Study Warns of Effects of Mixed Chemicals


Expanding on evidence that environmental chemicals could be altering sex hormones, scientists have discovered that some pesticides with weak potential to imitate estrogen on their own become hundreds of times more potent when two are combined.

The findings suggest that exposure to mixes of chemicals routinely found in the environment could be posing a much greater risk than suspected, and that government screening of pesticides may be inadequately protecting the public from reproductive ailments and declining fertility.

As they report today in the journal Science, Tulane University scientists used a novel system to test four pesticides by genetically engineering yeast cells to add human proteins that send signals to produce estrogen. All four chemicals were weakly estrogenic alone. But when two--especially endosulfan and dieldrin--were paired, the potency rose by 160 to 1,600 times, a huge leap that stunned the researchers.


“The thing that was most compelling was the dramatic synergy between two unlike chemicals,” said endocrinologist John A. McLachlan, who led the Tulane team. “Instead of 1 plus 1 equaling 2, we found that 1 plus 1 equals a thousandfold. We expected interactions, but we were surprised they were so strong.”

Endosulfan is one of the most widely used insecticides in the United States, where about 2 million pounds are applied annually on fruit, vegetables and other crops. The other three compounds--toxaphene, dieldrin and chlordane--were banned by the Environmental Protection Agency in the 1980s but still contaminate many areas.
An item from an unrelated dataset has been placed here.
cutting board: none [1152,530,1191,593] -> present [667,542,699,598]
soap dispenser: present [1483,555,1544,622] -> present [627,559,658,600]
The pesticides were chosen because they commonly combine in many environmental settings, including Florida’s Lake Apopka, where alligators with feminized hormones and half-male, half-female genitals have been discovered.

National Institutes of Health hormone expert S. Stoney Simons Jr. called the results remarkable, but said in an editorial in Science that “as is often the case with significant new discoveries, this paper . . . poses more questions than it answers.” Key among the uncertainties is whether the effects on cells are comparable to real-life effects on humans or other animals.
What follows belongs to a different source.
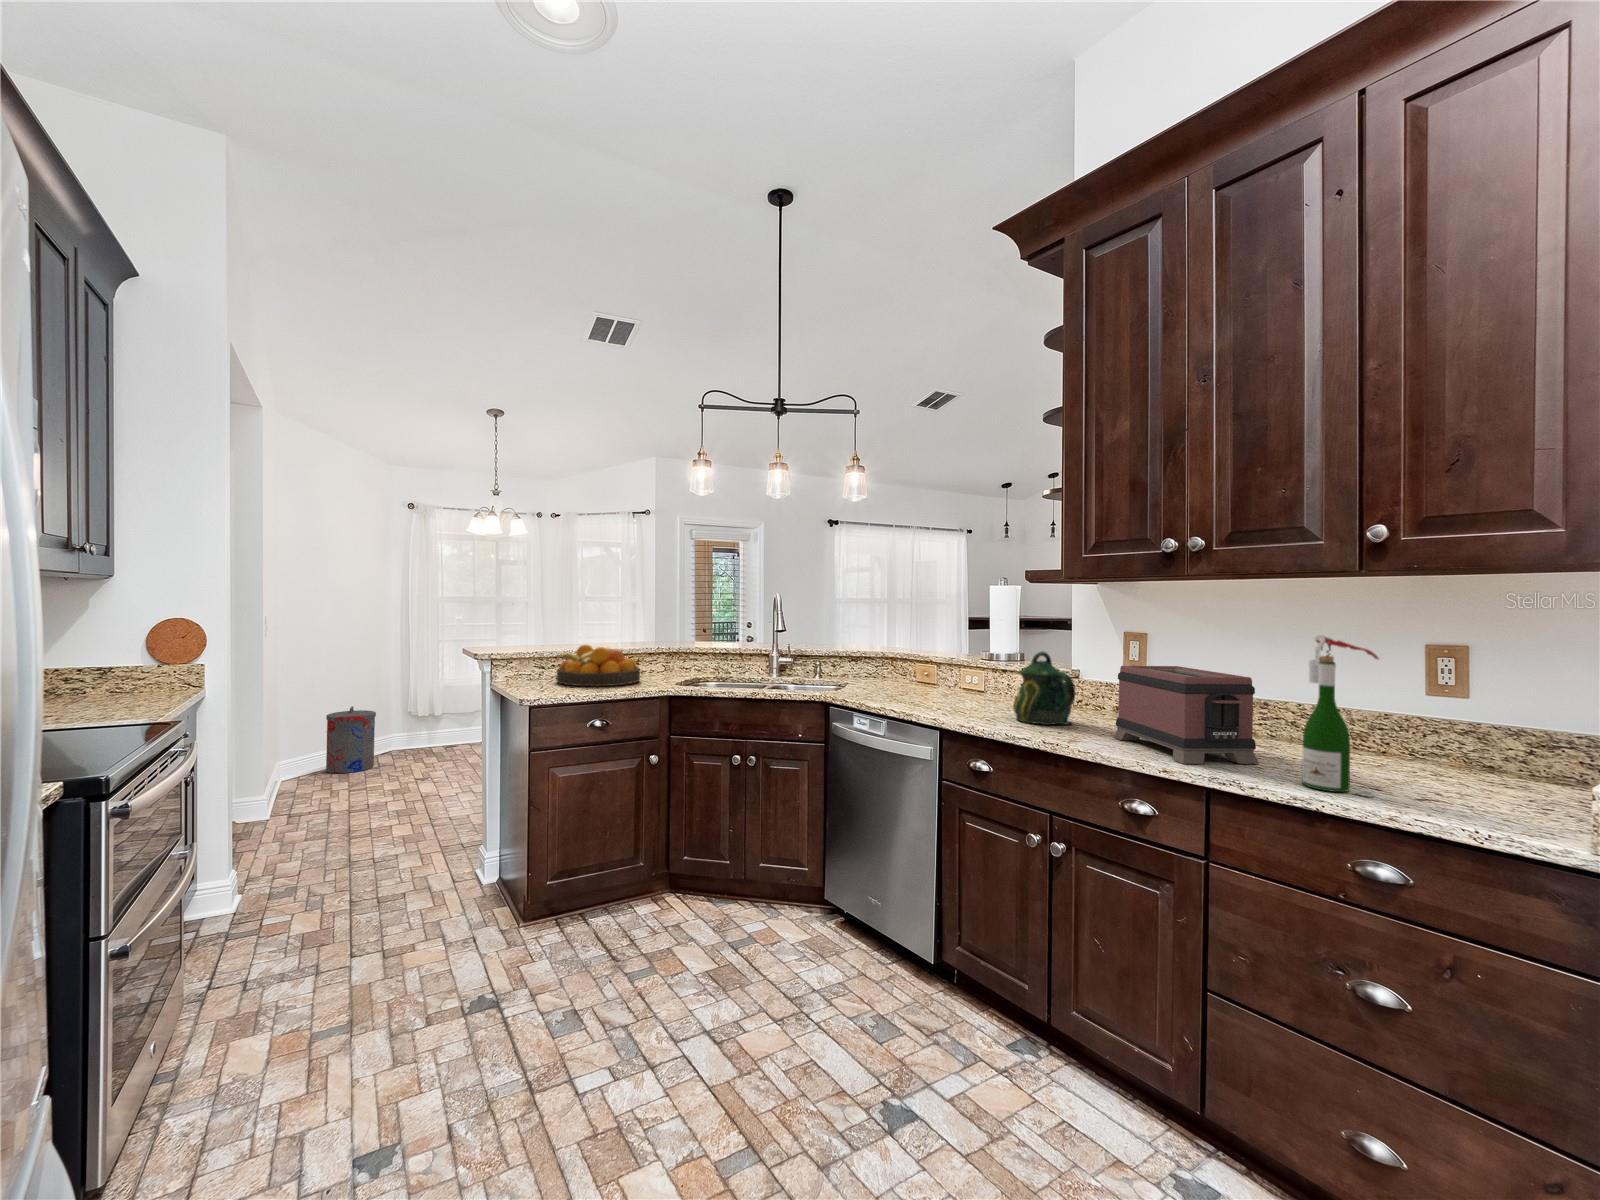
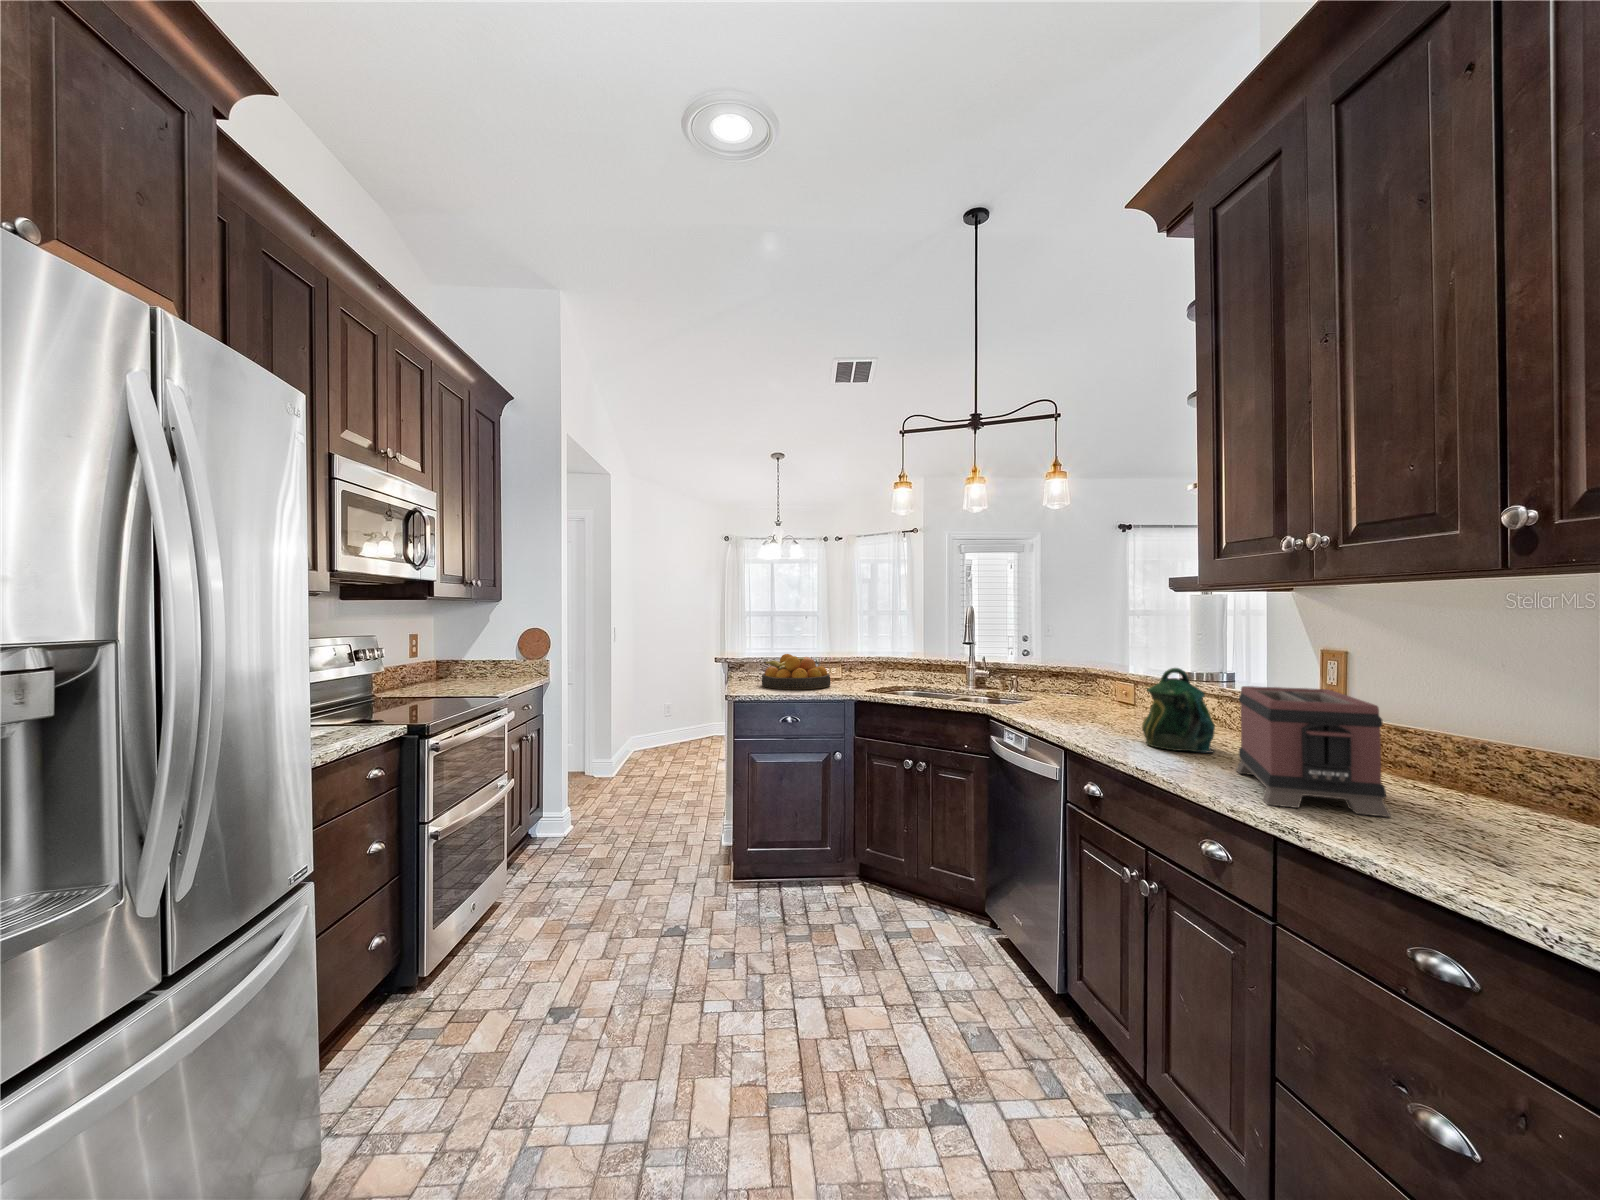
wine bottle: present [1302,635,1379,797] -> none [1399,652,1496,873]
trash can: present [326,706,376,773] -> none [660,700,692,751]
Evidence that “gender-warping” chemicals boost estrogen or block testosterone and damage sex organs has emerged only in recent years. Yet the evidence has been mounting steadily, and it has become the topic of the hottest environmental health debate.

Tests in laboratories and on wild animals show that several dozen man-made chemicals can damage a fetus’ hormones and sexual development at fairly low levels. While adults may be unaffected by the exposure, the damage can be passed to the next generation through the womb.

Many animals, including Florida alligators, Great Lakes birds and Columbia River otters, have been born with excessively high estrogen levels, small penises or malformed testes that scientists have linked to pesticides and industrial chemicals.

In humans, though, the evidence is far less conclusive. Some researchers suspect that the fake hormones could be contributing to sharp drops in male sperm counts and rising rates of testicular and breast cancer.

Controversial studies of European men show that average sperm counts have dropped by nearly half in the past 50 years, but two U.S. studies of the past two decades have found no decline. Experts have not yet explained the differences.

The new research involved two of the most prominent scientists working on environmental hormones, McLachlan and University of Florida reproductive physiologist Louis Guillette Jr., who with his colleagues made the discovery of feminized alligators.

The results, if confirmed, could revolutionize how pesticides and other chemicals are tested for human health effects. If there are such strong cumulative effects, it might lead to new restrictions on products used by farmers, home gardeners and others.

“I was astounded by the findings,” said Dr. Lynn Goldman, the EPA’s assistant administrator overseeing pesticides and toxics. “I just can’t remember a time where I’ve seen data so persuasive as far as making an argument for synergy between chemicals. The results are very clean-looking.”

The EPA requires manufacturers to test chemicals individually, but not cumulatively, on lab animals. So the agency may be dramatically underestimating the risk when it determines what pesticides are safe to use.

The Clinton Administration, which has identified hormone disrupters as a top environmental priority, has recently begun efforts to refine the screening guidelines to detect changes in estrogen and sperm counts.

“We are going to need to immediately begin to look at the implications of this study and factor it in,” Goldman said. “This will have very important implications for our research and for managing the risks to public health and the environment. In nature, chemicals do not occur singly.”

Adding to the work on pesticides, the Tulane team found a five- to sevenfold increase in estrogen potency when two types of PCBs, or polychlorinated biphenyls, were combined, as they often are in electrical transformers and plastics.

The increase in potency means it took a much lower dose of the chemicals, when combined, to imitate estrogen. Still, the mixes were only one-fortieth to one one-thousandth as strong as natural estrogen, called estradiol.

Pesticide manufacturers say more research is needed to determine if there is any risk of human sperm problems or reproductive cancers at the relatively low levels of chemicals most people encounter.